One of the big questions for the real estate business (as well as for America in general) is the question of a recession.

The more histrionic predictions of last year seem to be on the wane.

One of the things that CO wondered was what would happen to all the ESG and DEI initiatives that had been promised with such fanfare and such sincerity over the last couple of years once cash is not as available as it was in the past.

“It’s not so much that we’re just hearing rumors [about the economy’s impact on ESG],” said Josh Richards, corporate director for ESG at Transwestern. “We’re actually seeing some of our clients taking those measures preemptively.”
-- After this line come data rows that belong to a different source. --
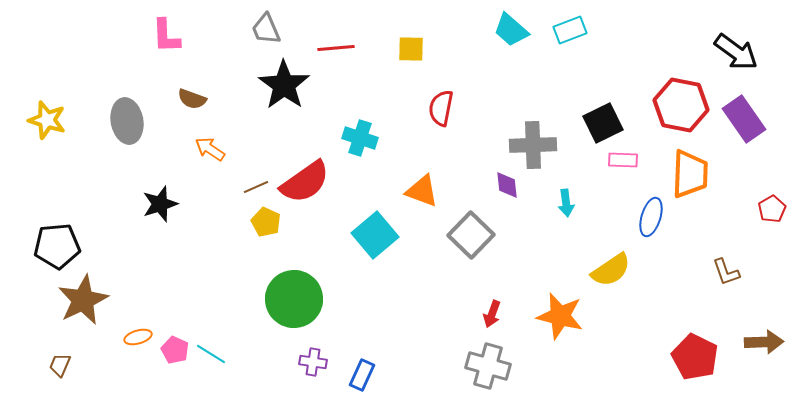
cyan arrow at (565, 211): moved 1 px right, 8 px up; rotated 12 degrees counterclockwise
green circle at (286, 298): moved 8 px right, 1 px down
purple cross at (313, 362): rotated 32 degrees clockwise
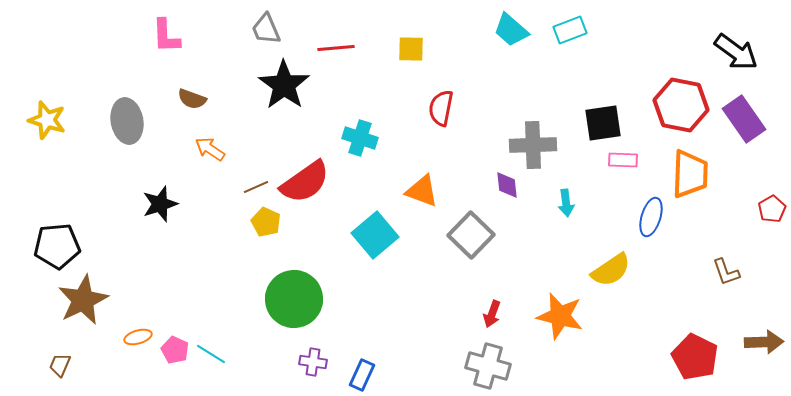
black square at (603, 123): rotated 18 degrees clockwise
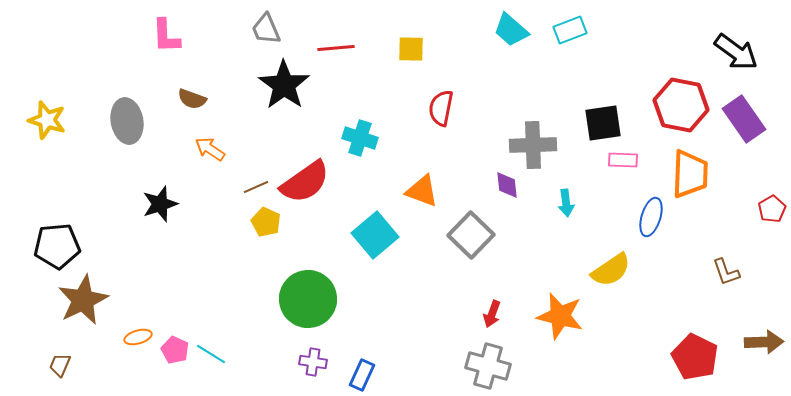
green circle at (294, 299): moved 14 px right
But the good news is some organizations like Project Destined, which prepares underserved youth for careers in real estate, have not seen the financial spigot abruptly shut off. According to Project Destined’s chief, Cedric Bobo, 90 percent of the real estate firms the organization partners with actually increased their contributions for 2023.

“I think [the people who pull back] never had clarity of purpose for why they were doing it,” Bobo told CO. “They were just reactionary. They didn’t have a plan. They set up a DEI committee. The DEI committee didn’t have any clear goals. And then they ran into a downturn, and they just wiped it away because frankly it didn’t have substance to start.”

The other recession-related question that has been on a lot of real estate pros’ minds has been if there’s an opportunity with distressed assets.

“The wave of distressed or forced selling that we expected hasn’t happened yet,” Morgan Stanley’s Lauren Hochfelder said in an interview with CO published last week. “I think as debt maturities loom and other liquidity needs arise, it will start to come. But, in the meantime, where we can buy the best quality real estate at dramatically reset pricing — and attractive pricing — we are taking advantage of that moment in time when others are not there.”

Makes sense.

Hochfelder’s whole interview is worth a read as you enjoy a nice, leisurely Super Bowl Sunday.